A Taliban soldier guards the runway at Kabul Airport, in front of a Qatar Airways plane evacuating people from the country. (Photo by Reuters)

Several European countries are considering opening a common site for diplomatic representation in Afghanistan following Kabul’s fall to the Taliban in August, says French President Emmanuel Macron.

Macron made the remarks on Saturday in the Qatari capital of Doha at the beginning of his two-day visit to the Persian Gulf region.

“We are thinking of an organization between several European countries... a common location for several Europeans, which would allow our ambassadors to be present,” Macron told reporters.

Western countries have been trying to find ways to engage with the Taliban after the group took over Afghanistan in a lightning advance in August as the US-led forces were completing their pullout.

The United States and European countries closed their embassies and withdrew their diplomats as the Taliban seized Kabul.
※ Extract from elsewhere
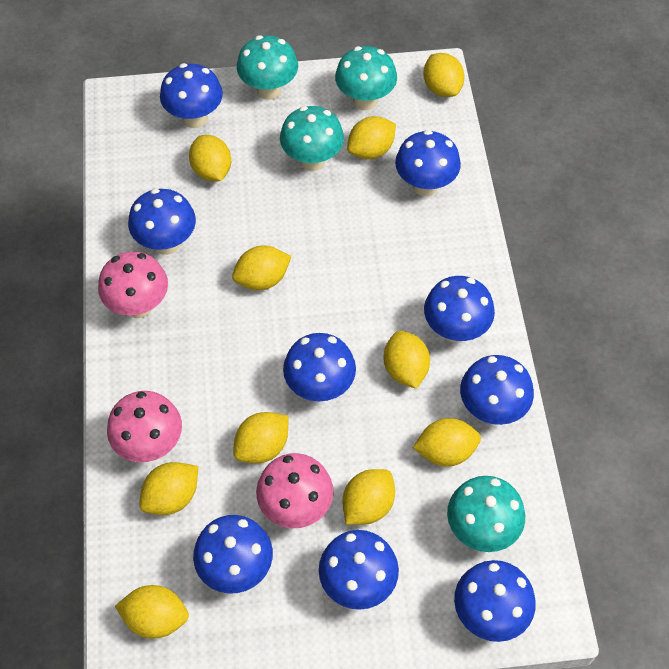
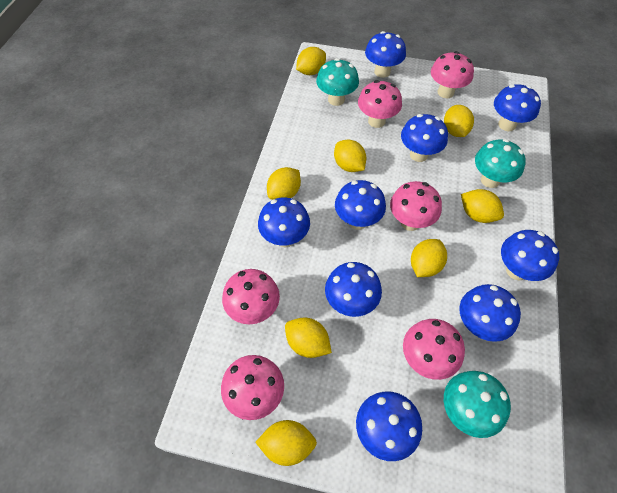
pink mushroom: 3 -> 6
turquoise mushroom: 4 -> 3
yellow lemon: 10 -> 8

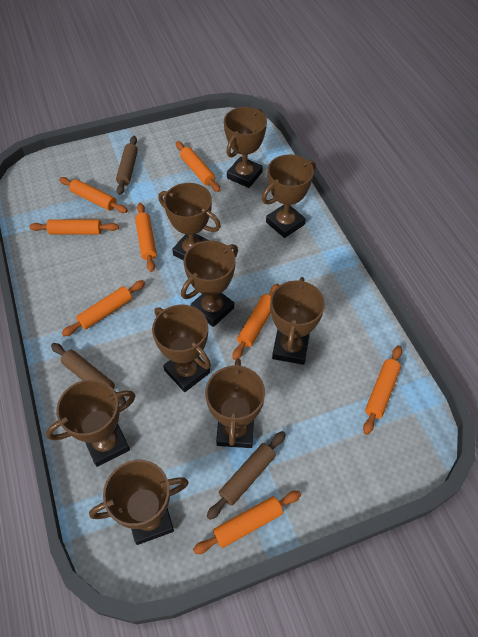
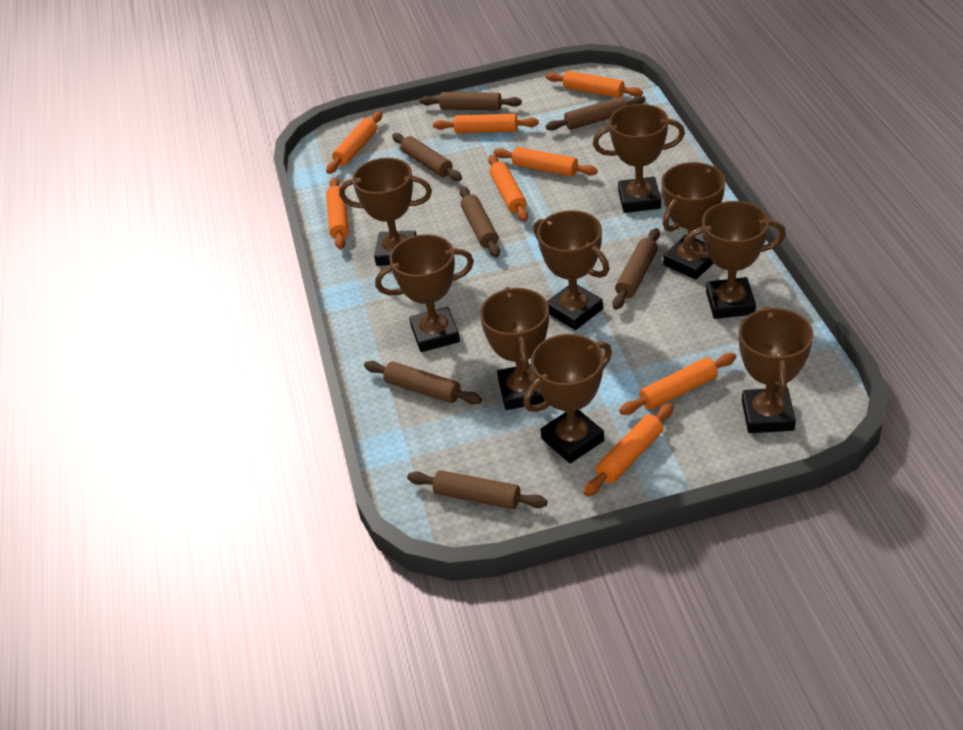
brown rolling pin: 3 -> 7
Evacuees also included Afghans who were at risk such as journalists as well as people with links to France including civilian workers who were employed by the French army.

France has carried out an evacuation mission in Afghanistan, taking 258 Afghans as well as 11 French, some 60 Dutch nationals and an unspecified number of people linked to them out of the country.

“This is a different demarche than a political recognition or political dialogue with the Taliban ... we will have a representation as soon as we can open,” Macron said, adding that security issues still need to be addressed.

In a statement late on November 28, following talks with the Taliban, the European Union suggested it could open a mission soon.

“The EU delegation underlined that the possibility of establishing a minimal presence on the ground in Kabul, which would not entail recognition, will directly depend on the security situation, as well as on effective decisions by the de facto authorities to allow the EU to ensure adequate protection of its staff and premises,” it said.

The Taliban, who had previously ruled Afghanistan from 1996 to 2001, took power again on August 15 as the US was in the middle of a chaotic troop withdrawal. The group announced the formation of a caretaker government on September 7. No country has yet recognized their rule. Since then, the Taliban have been struggling to contain a deepening economic crisis.

Most of the international forums stopped their aid and assistance to Afghanistan after the Taliban returned to power. Besides, the United States seized nearly $9.5 billion in assets belonging to the Afghan central bank. The Taliban have repeatedly called for the release of the assets, but Washington has rebuffed the call, saying the new government in Kabul must "earn" international legitimacy first.

The United Nations says Afghanistan is facing “one of the world's worst humanitarian disasters.”